**TEXTO FORNECIDO:**
****************

DE CÁ E DELÁ

Daqui e dali, dos lugares por onde andei ou por onde gostaria de ter andado, dos mares que naveguei, dos versos que fiz, dos amigos que tive, das terras que amei, dos livros que escrevi.
Por onde me perdi, aonde me encontrei... Hei-de falar muito do que me agrada e pouco do que me desgosta.
O meu trabalho, que fui eu quase todo, ficará de fora deste projecto.
Vou tentar colar umas páginas às outras. Serão precárias, como a vida, e nunca hão-de ser livro. Não é esse o destino de tudo o que se escreve.

sábado, 13 de abril de 2013


          AMÍLCAR CABRAL


                      V

POR TRÁS DOS ASSASSINOS

Amílcar Cabral escreveu, alguns anos antes da sua morte: se um dia for assassinado, sê-lo-ei, provavelmente, por um homem do meu povo, do partido e talvez mesmo da primeira hora. 
Acertou. Todos os que participaram diretamente no assassinato de Amílcar Cabral eram membros do PAIGC. Mamamou Djai era mesmo o responsável pela sua segurança.
Os assassinos (Inocêncio Cani, Mamou Touré, Bacar Cani, Aristides Barbosa, Mamadou N`Djai e outros) eram membros guineenses do PAIGC. Pretenderiam afastar da direção do partido os cabo-verdianos e “brumedjos” (mulatos guineenses).
        Alguns revoltosos confessaram espontaneamente o crime e outros fizeram-no sob tortura. Entregues à justiça do Partido, foram rapidamente fuzilados.

****************

Entradas de anotação de regiões
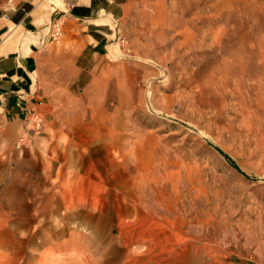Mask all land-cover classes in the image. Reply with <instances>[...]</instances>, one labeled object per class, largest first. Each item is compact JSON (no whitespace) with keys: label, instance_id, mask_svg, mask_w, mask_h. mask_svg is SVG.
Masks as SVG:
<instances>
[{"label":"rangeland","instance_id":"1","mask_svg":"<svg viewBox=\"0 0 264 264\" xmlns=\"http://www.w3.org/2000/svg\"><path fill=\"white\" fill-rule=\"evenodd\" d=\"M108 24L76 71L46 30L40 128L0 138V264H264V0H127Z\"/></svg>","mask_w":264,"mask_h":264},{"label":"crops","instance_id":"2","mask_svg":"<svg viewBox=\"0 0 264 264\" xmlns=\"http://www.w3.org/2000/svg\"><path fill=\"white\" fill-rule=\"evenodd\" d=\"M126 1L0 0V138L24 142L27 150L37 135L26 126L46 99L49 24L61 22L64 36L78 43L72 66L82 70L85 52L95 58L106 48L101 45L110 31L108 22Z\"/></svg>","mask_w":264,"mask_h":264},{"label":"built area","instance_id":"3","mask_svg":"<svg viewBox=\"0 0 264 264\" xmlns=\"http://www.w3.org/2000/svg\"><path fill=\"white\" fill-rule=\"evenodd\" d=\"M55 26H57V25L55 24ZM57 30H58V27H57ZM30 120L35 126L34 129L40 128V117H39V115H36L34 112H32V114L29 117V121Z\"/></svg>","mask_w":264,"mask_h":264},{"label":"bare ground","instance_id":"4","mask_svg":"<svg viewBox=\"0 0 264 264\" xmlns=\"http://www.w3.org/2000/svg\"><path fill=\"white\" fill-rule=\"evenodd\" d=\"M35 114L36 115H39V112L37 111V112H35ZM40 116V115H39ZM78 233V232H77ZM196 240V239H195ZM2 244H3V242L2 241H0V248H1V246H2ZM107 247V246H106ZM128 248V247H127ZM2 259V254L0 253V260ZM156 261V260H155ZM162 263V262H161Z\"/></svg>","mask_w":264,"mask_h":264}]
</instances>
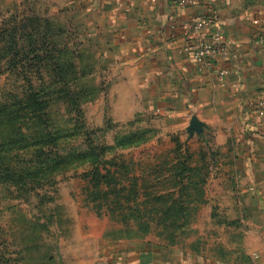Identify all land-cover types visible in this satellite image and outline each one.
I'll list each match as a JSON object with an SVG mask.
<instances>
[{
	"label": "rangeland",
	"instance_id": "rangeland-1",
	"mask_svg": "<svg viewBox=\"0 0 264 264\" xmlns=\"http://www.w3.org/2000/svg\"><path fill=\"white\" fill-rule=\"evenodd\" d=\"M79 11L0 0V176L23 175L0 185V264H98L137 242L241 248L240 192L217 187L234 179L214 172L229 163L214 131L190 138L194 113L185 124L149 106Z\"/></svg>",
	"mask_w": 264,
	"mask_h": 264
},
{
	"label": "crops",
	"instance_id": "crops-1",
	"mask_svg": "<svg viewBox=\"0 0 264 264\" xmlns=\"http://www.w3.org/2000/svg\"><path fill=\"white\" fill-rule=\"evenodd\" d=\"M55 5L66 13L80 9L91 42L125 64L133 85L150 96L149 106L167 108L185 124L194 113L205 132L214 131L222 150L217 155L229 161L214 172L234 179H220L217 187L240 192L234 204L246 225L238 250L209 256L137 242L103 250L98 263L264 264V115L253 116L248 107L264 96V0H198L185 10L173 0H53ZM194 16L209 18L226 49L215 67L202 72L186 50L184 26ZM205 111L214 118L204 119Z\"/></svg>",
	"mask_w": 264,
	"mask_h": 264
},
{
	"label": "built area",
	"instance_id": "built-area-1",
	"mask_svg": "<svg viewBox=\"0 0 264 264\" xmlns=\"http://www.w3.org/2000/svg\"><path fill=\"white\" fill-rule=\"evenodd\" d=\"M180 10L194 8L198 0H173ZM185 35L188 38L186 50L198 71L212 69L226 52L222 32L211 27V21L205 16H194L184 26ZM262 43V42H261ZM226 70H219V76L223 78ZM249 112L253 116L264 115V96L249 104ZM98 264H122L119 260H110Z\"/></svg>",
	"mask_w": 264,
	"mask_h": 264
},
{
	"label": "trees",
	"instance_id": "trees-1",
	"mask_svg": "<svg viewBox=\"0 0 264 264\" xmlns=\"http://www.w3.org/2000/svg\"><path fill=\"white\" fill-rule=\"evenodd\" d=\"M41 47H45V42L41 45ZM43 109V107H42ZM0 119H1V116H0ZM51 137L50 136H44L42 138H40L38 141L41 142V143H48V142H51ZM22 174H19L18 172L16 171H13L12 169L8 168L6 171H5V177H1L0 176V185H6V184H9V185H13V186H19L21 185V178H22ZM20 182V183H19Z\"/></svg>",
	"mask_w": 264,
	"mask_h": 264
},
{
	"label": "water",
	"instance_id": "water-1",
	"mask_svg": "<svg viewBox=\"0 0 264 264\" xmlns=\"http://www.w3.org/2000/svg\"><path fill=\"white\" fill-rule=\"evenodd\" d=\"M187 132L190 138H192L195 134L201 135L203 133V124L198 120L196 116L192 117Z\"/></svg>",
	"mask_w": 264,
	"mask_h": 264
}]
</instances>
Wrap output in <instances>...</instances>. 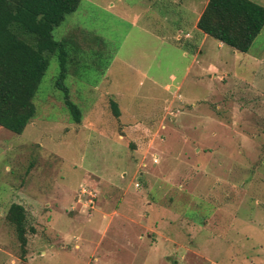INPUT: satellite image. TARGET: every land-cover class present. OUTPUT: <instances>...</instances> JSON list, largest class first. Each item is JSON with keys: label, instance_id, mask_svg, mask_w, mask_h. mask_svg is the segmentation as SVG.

****************

**PEDIDO:**
Responda a estas perguntas com base no texto sobre Amílcar Cabral:
(a) Segundo a apresentação no início, o que ficará de fora do projecto?
(b) Quem pretenderiam os assassinos afastar da direção do partido?
(c) O que aconteceu aos revoltosos depois de entregues à justiça do Partido?
A listagem não faz falta.

**RESULTADO DO EXERCÍCIO:**
(a) O trabalho de quem escreve, que foi quase tudo o que essa pessoa foi.
(b) Os cabo-verdianos e os "brumedjos" (mulatos guineenses).
(c) Foram rapidamente fuzilados.